I have a dataframe
with one column called "label", which represents a binary feature [0,1].
The dataframe is imbalanced, with more labels 0 than 1s, therefore, to build a good estimator, I want to split the data into training and testing subsets, where the training subset has to be well balanced. I could try using resample algorithms like SMOTE or others; how ever, I decided to go with the following stratergy:
Select all those rows of dataframe
with the label 1 and make from that a random subselection with the 80%, like:
train_class1=dataframe[dataframe["label"]==1].iloc[np.random.randint(0, len(dataframe[dataframe["label"]==1]), len(dataframe[dataframe["label"]==1])*80//100)]
Then, from the rows with label 0, I did a random subselection of the same size as train_class1
and I called it train_class0
, like:
train_class0=dataframe[dataframe["label"]==0].iloc[np.random.randint(0, len(dataframe[dataframe["label"]==0]), len(dataframe[dataframe["label"]==1])*80//100)]
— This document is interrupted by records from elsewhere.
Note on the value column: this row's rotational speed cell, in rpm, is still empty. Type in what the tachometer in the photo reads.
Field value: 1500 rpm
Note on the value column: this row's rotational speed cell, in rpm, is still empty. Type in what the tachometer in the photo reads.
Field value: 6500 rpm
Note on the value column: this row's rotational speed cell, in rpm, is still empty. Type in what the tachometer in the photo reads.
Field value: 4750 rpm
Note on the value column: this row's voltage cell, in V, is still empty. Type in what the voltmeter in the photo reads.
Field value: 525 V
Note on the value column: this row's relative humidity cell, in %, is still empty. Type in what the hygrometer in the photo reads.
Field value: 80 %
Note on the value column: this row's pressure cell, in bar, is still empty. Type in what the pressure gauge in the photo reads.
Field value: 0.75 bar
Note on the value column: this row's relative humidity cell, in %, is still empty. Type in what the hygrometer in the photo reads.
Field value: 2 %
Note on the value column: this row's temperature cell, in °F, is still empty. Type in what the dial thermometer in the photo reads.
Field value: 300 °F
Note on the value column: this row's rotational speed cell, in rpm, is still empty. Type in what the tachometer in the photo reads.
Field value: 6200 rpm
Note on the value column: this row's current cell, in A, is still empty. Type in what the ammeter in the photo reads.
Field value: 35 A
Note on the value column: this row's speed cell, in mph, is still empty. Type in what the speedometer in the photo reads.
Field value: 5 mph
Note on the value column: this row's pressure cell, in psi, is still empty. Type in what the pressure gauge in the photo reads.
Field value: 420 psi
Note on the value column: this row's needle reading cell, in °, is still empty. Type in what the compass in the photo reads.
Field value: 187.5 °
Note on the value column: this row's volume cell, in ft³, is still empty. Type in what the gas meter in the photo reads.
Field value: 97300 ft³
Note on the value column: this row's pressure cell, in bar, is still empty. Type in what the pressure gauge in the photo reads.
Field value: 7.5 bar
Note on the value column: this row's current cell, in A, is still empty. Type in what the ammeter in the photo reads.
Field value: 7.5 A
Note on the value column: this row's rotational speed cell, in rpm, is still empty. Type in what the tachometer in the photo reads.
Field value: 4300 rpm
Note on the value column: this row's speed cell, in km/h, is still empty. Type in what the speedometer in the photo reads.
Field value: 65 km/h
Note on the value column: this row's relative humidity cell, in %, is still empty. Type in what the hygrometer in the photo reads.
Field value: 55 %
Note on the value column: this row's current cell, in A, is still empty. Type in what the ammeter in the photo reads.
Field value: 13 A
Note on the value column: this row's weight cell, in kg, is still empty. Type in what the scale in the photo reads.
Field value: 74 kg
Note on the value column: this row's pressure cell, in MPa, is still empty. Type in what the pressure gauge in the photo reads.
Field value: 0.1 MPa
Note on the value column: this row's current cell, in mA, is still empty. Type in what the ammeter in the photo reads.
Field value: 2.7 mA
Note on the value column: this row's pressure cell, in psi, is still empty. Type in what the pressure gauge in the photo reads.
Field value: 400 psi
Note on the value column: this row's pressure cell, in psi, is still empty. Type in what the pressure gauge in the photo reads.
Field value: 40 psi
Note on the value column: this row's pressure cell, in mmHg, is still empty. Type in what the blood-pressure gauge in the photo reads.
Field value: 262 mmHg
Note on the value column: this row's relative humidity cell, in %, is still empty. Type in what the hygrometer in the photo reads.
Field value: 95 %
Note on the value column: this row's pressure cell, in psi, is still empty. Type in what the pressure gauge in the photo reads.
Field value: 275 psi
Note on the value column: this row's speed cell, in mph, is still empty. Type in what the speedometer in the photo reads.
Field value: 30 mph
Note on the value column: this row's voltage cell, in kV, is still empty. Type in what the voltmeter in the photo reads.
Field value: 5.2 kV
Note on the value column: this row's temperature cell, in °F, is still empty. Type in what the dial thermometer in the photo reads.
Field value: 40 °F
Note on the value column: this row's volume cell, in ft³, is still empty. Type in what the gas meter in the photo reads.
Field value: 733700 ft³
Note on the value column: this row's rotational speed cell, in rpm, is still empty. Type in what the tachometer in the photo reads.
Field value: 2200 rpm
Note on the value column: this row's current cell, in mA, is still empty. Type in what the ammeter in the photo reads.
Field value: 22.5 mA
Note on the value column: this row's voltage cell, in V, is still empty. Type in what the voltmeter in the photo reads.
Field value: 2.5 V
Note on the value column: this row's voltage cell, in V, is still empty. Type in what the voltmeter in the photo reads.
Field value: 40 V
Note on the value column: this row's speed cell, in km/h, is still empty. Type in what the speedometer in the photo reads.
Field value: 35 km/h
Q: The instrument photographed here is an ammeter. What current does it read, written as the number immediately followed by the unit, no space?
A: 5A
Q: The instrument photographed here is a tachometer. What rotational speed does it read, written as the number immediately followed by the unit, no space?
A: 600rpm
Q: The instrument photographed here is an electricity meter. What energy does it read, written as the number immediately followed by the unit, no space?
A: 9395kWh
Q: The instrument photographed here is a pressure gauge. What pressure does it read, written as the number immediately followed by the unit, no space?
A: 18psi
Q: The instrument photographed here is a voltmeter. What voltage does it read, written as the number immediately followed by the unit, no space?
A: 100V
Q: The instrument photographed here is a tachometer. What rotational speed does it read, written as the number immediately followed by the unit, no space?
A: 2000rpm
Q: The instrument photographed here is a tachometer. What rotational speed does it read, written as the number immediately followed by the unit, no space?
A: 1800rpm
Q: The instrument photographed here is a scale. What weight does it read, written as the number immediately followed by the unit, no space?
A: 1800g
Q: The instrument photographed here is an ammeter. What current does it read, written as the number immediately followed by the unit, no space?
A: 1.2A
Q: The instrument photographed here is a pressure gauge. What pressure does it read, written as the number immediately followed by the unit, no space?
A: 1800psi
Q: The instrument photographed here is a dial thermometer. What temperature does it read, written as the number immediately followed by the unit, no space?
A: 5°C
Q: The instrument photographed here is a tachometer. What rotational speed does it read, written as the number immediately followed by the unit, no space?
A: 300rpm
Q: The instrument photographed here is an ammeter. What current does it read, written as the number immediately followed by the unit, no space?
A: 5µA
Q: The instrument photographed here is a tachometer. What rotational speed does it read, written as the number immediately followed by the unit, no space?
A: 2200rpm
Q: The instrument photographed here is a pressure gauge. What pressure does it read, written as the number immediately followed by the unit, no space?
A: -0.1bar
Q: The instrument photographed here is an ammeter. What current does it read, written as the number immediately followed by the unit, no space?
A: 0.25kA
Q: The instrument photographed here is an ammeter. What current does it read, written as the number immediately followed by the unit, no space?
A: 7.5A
So I was planning to concatenate by rows both dataframes to be my training subsample:
train_class=pd.concat([train_class1,train_class0])
Now, as testing subsample I want it to be the rest of the initial dataframe
, this is: all those rows of dataframe
that don't belong to train_class
. I tried the following:
test_class =pd.concat([dataframe, train_class]).drop_duplicates()
to concatenate the initial dataframe
with train_class
and remove the duplicate rows.
However this looks normal (at least to me at this point), when I check the shapes of dataframe
, train_class
and test_class
, I get:
dataframe.shape=(257673, 208)
train_class.shape=(263476, 208)
test_class.shape=(257673, 208)
which is obviously contradictory.
What I am doing wrong in the code?
I actually solved the problem...
It was in the definition of train_class1 and train_class0, that I changed to:
train_class1=dataframe[dataframe["label"]==1].sample(len(dataframe[dataframe["label"]==0])*80//100)
train_class0=dataframe[dataframe["label"]==0].sample(len(dataframe[dataframe["label"]==0])*80//100)
by using the built-in pandas function df.sample().